● Set task
Repeat the lines below word for word, beginning at the line that contains "pose: elev=239.8 azim=3.9" and stopping after the final line.

● Exercise materials
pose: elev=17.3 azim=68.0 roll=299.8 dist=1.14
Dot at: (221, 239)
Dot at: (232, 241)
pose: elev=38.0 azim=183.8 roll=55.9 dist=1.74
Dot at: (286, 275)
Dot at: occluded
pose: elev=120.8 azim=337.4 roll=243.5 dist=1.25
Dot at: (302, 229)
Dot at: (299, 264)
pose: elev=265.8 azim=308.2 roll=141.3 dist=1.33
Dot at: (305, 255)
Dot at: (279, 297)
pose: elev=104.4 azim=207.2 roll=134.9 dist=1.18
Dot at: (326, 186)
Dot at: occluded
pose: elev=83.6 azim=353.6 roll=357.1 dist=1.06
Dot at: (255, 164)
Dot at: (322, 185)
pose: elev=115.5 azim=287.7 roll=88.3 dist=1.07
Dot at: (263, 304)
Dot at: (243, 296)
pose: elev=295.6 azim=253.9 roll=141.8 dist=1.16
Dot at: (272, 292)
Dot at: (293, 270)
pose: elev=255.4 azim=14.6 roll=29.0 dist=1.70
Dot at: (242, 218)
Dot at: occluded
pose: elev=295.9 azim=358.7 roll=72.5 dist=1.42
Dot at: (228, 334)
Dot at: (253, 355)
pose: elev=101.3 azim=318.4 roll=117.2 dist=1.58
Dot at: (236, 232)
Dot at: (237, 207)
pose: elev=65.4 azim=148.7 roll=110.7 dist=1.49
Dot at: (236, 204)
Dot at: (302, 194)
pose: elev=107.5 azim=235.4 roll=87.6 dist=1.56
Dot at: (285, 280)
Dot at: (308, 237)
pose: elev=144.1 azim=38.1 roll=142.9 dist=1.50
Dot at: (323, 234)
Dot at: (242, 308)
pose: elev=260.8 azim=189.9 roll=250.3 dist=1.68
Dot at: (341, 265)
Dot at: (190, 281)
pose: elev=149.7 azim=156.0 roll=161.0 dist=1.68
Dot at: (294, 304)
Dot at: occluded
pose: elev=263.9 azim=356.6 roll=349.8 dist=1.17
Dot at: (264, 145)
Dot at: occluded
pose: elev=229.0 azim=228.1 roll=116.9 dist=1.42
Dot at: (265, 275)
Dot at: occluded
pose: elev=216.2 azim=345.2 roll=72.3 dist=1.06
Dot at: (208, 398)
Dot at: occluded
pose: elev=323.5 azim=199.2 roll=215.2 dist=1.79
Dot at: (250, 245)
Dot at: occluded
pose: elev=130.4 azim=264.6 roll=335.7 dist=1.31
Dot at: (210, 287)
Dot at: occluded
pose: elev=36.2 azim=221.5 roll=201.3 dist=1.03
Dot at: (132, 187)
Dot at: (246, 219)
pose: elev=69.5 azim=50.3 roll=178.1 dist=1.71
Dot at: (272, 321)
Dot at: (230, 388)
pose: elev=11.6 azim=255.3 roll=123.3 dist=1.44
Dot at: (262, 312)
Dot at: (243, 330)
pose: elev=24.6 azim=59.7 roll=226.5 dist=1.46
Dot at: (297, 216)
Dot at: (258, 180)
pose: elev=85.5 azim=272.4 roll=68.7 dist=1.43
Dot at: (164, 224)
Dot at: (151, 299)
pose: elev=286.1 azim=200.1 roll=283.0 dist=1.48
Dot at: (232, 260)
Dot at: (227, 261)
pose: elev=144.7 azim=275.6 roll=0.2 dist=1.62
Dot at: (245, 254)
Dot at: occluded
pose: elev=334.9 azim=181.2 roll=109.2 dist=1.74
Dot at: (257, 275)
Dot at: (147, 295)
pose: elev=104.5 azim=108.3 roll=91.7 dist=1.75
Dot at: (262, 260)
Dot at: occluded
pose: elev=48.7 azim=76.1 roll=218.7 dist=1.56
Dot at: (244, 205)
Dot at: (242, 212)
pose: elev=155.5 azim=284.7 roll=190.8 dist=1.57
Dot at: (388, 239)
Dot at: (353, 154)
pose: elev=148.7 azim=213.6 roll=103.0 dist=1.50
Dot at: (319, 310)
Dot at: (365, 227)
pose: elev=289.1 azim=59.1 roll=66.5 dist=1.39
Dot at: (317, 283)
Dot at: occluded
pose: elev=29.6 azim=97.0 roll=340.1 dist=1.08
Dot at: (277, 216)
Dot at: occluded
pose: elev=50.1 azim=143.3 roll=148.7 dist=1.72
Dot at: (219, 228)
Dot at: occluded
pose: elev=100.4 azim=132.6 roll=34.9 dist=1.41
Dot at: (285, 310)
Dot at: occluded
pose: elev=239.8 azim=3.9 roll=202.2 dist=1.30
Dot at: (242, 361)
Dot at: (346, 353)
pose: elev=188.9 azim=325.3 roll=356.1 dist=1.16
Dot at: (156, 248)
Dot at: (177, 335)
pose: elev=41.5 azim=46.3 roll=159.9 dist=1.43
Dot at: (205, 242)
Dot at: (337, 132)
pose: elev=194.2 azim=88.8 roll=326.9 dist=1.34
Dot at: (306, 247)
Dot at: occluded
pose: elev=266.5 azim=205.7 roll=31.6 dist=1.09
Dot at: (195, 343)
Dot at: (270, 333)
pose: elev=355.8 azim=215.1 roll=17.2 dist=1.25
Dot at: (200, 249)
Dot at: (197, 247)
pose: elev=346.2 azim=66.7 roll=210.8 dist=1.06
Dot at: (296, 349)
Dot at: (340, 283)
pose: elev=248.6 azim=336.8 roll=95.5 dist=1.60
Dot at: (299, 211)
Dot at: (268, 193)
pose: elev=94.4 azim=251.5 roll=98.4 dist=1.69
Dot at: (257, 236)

● Response for this exercise
pose: elev=239.8 azim=3.9 roll=202.2 dist=1.30
Dot at: (242, 361)
Dot at: (346, 353)
pose: elev=188.9 azim=325.3 roll=356.1 dist=1.16
Dot at: (156, 248)
Dot at: (177, 335)
pose: elev=41.5 azim=46.3 roll=159.9 dist=1.43
Dot at: (205, 242)
Dot at: (337, 132)
pose: elev=194.2 azim=88.8 roll=326.9 dist=1.34
Dot at: (306, 247)
Dot at: occluded
pose: elev=266.5 azim=205.7 roll=31.6 dist=1.09
Dot at: (195, 343)
Dot at: (270, 333)
pose: elev=355.8 azim=215.1 roll=17.2 dist=1.25
Dot at: (200, 249)
Dot at: (197, 247)
pose: elev=346.2 azim=66.7 roll=210.8 dist=1.06
Dot at: (296, 349)
Dot at: (340, 283)
pose: elev=248.6 azim=336.8 roll=95.5 dist=1.60
Dot at: (299, 211)
Dot at: (268, 193)
pose: elev=94.4 azim=251.5 roll=98.4 dist=1.69
Dot at: (257, 236)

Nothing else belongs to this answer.